In practice the use of frequency analysis consists of first counting the frequency of cyphertextletters and then assigning "guessed" plaintext letters to them. Many letters will occur with roughly the same frequency, so a cypher with lots of X's may indeed map X onto E, but could also map X onto A or S which are also very commoon in English. Thus the cryptanlyst must generally try several combinations of mappings in order to find the correct mapping for these common letters. Once the common letters are 'solved', the technique typically moves on to pairs and other patterns.

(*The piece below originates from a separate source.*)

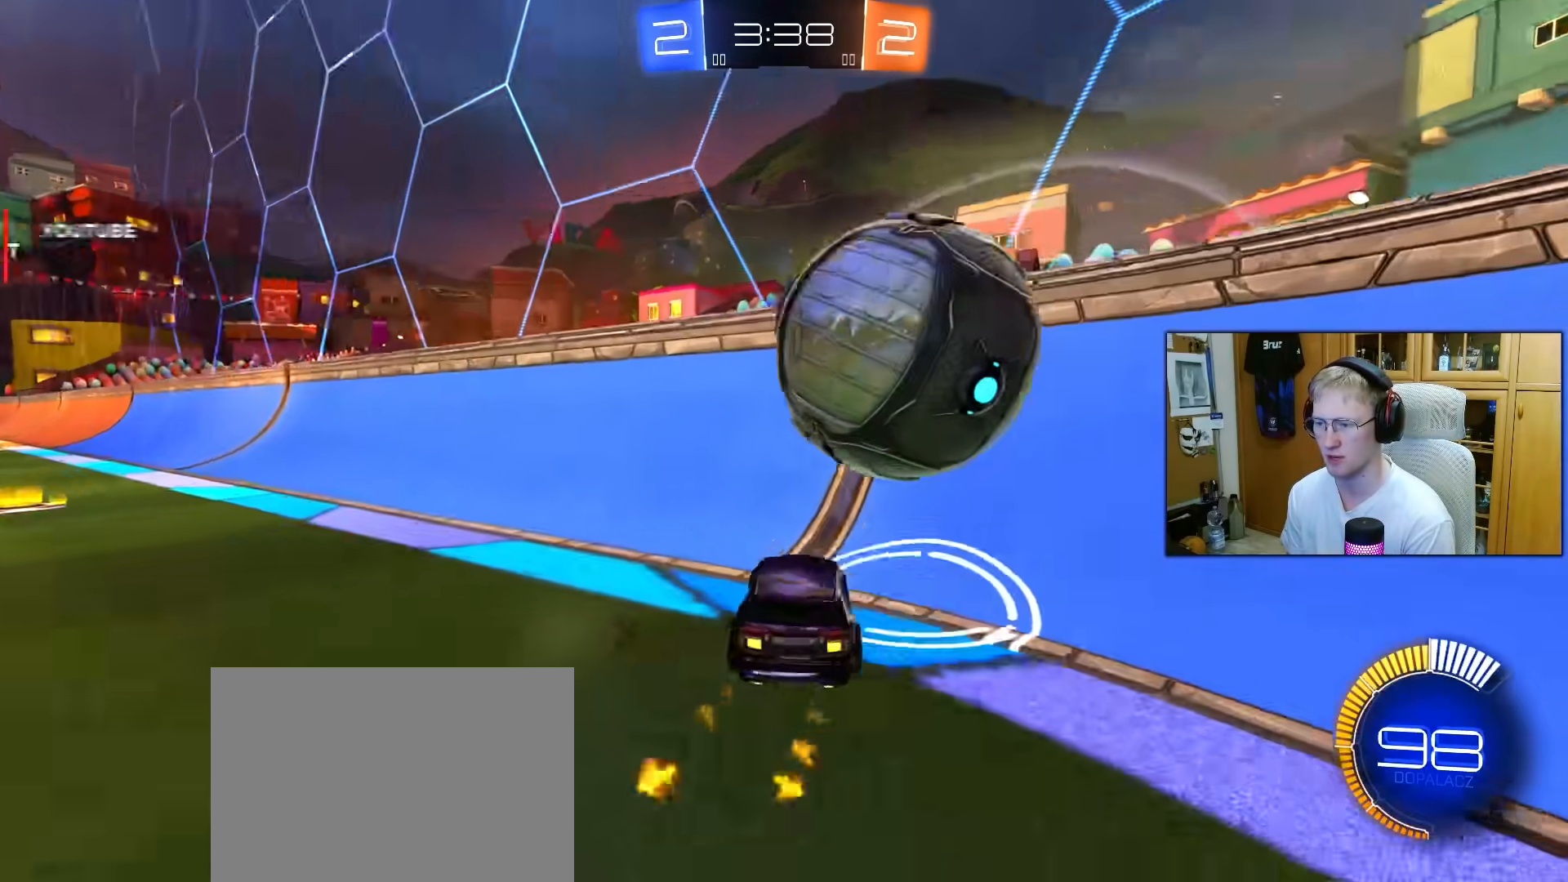
{"buttons": ["R2"], "left_stick": "center", "right_stick": "center", "events": [[33, "TRIANGLE", "down"], [50, "left_stick", "right"], [133, "left_stick", "center"], [150, "TRIANGLE", "up"], [183, "R1", "up"], [250, "left_stick", "left"], [333, "left_stick", "center"]]}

These often have the advantage of linking less commonly used letters in many cases, filling in the gaps in the candidate mapping table being built. Frequency analysis is extremely effective against the simpler substitution cyphers and will break astonishingly short cyphertexts with ease. This fact which was the basis of Edgar Allan Poe's claim, in his famous newspaper demonstrations in the middle 1800's, that no cypher devised by man could defeat him. Poe was overconfident in his proclamation, however, for polyalphabetic substitution cyphers (invented by Alberti around 1467) do defeat simple frequency analysis attacks, and the electro-mechanical cypher machines of the first half of the 20th century (eg, the Hebern machine, the Enigma, the Japanese Purple machine, the SIGABA, the Typex, ...) were, if properly used, essentially immune to straightforward frequency analysis attack. They were broken using other attacks.

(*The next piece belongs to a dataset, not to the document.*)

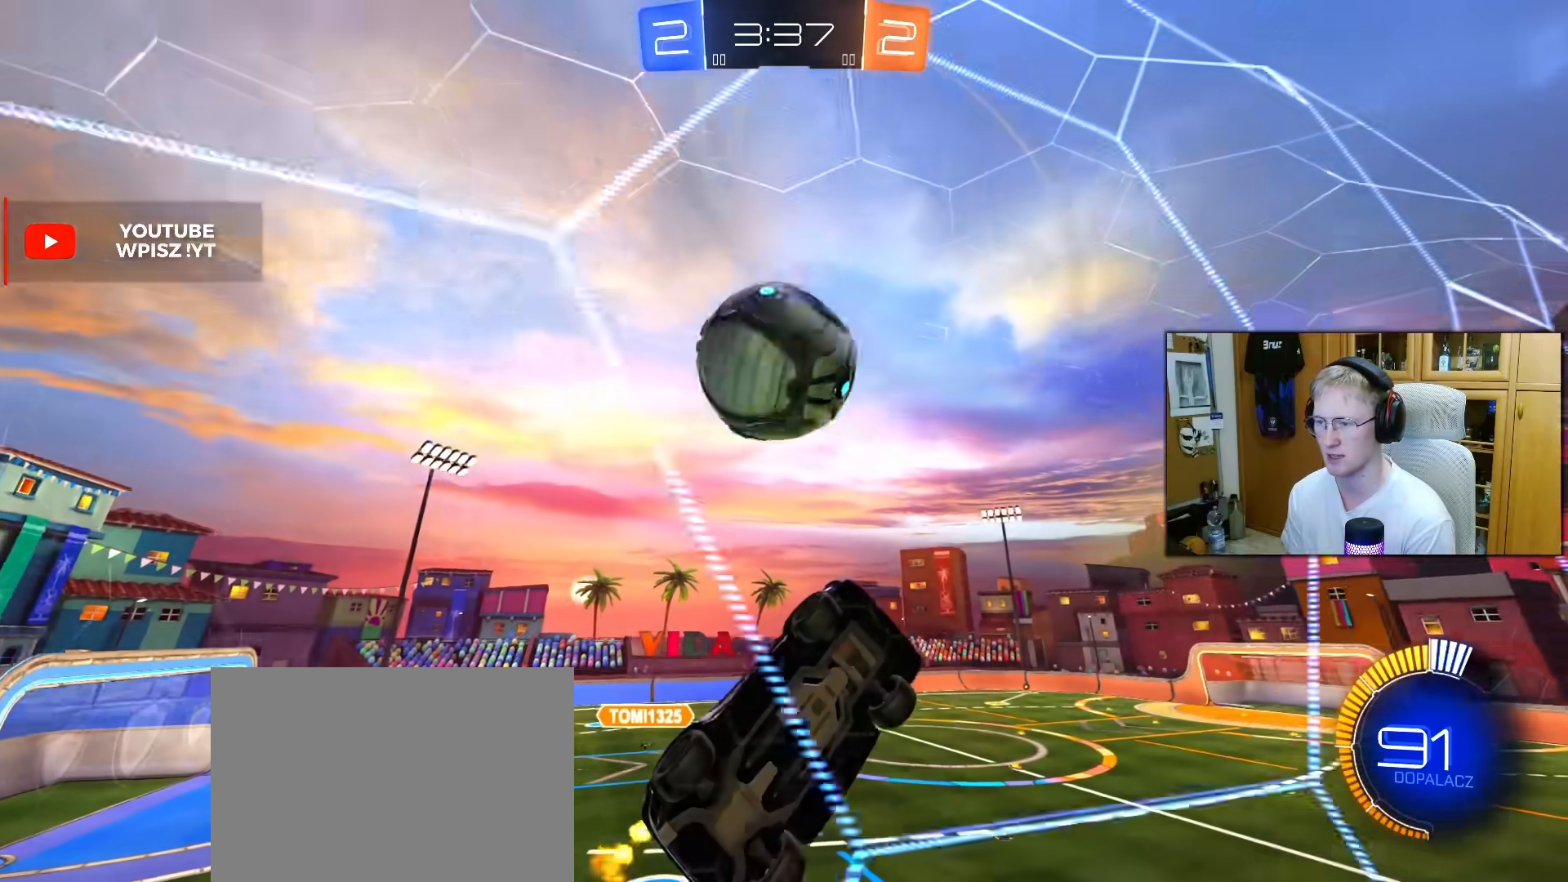
{"buttons": ["L1", "R2"], "left_stick": "left", "right_stick": "center", "events": [[167, "CROSS", "down"], [167, "left_stick", "down-right"], [300, "L1", "down"], [317, "CROSS", "up"], [333, "left_stick", "left"]]}
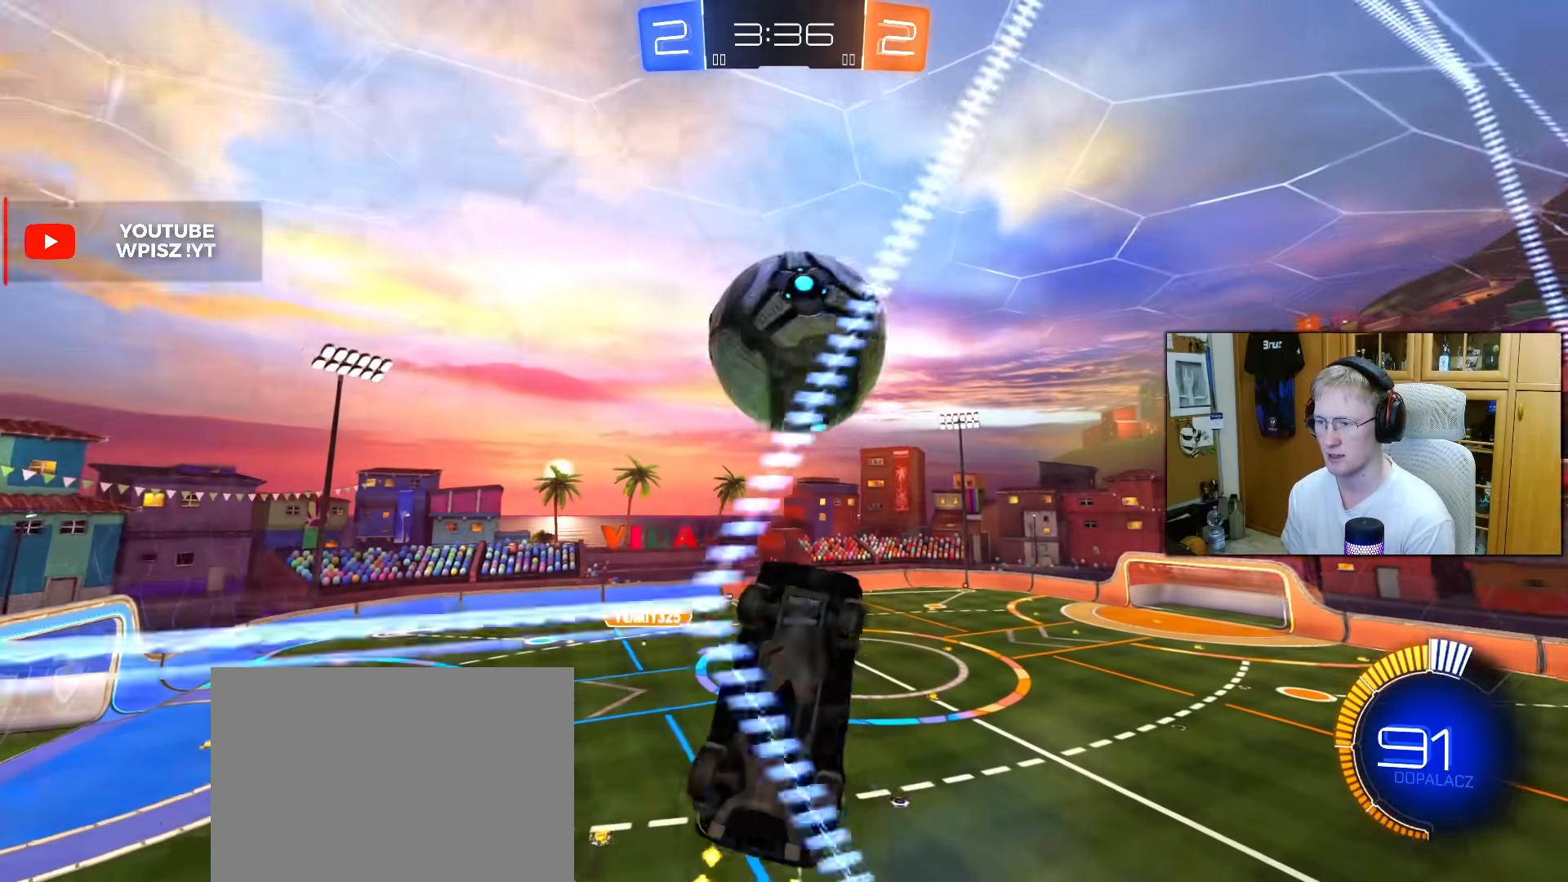
{"buttons": ["L1", "R1", "R2"], "left_stick": "center", "right_stick": "center", "events": [[50, "left_stick", "down-left"], [167, "L1", "up"], [233, "L1", "down"], [267, "R1", "down"], [350, "left_stick", "up-left"], [483, "left_stick", "center"]]}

Frequency analysis was first discovered in the Arab world, and is known to have been in use by about 1000 CE. It is thought that close study of the Koran first brought to light that Arabic has a characteristic letter frequency. Its use spread, and was so widely used by Europena states by the Renaissance that several schemes were invented by cryptographers to defeat it. These included use of several alternatives to the most common letters in otherwise monoalphabetic substitution cyphers (ie, for English, both X and Y might mean E), use of several alphabets -- chosen in assorted, more or less, devious ways (Leon Alberti seems to have been the first to propose this), culminating in such schemes as using only pairs or triplets of plaintext letters as the 'mapping index' to cyphertext letters (eg, the Playfair cypher invented by Charles Wheatstone in the mid 1800s). The disadvantage of all these attempts to defeat frequency counting attacks is that it increases complication of both encyphering and decyphering, leading to mistakes. Famously, a British Foreign Secretary is said to have rejected the Playfair cypher because, even if school boys could learn it as Wheatstone and Playfair had shown, 'our attaches could never learn it!'.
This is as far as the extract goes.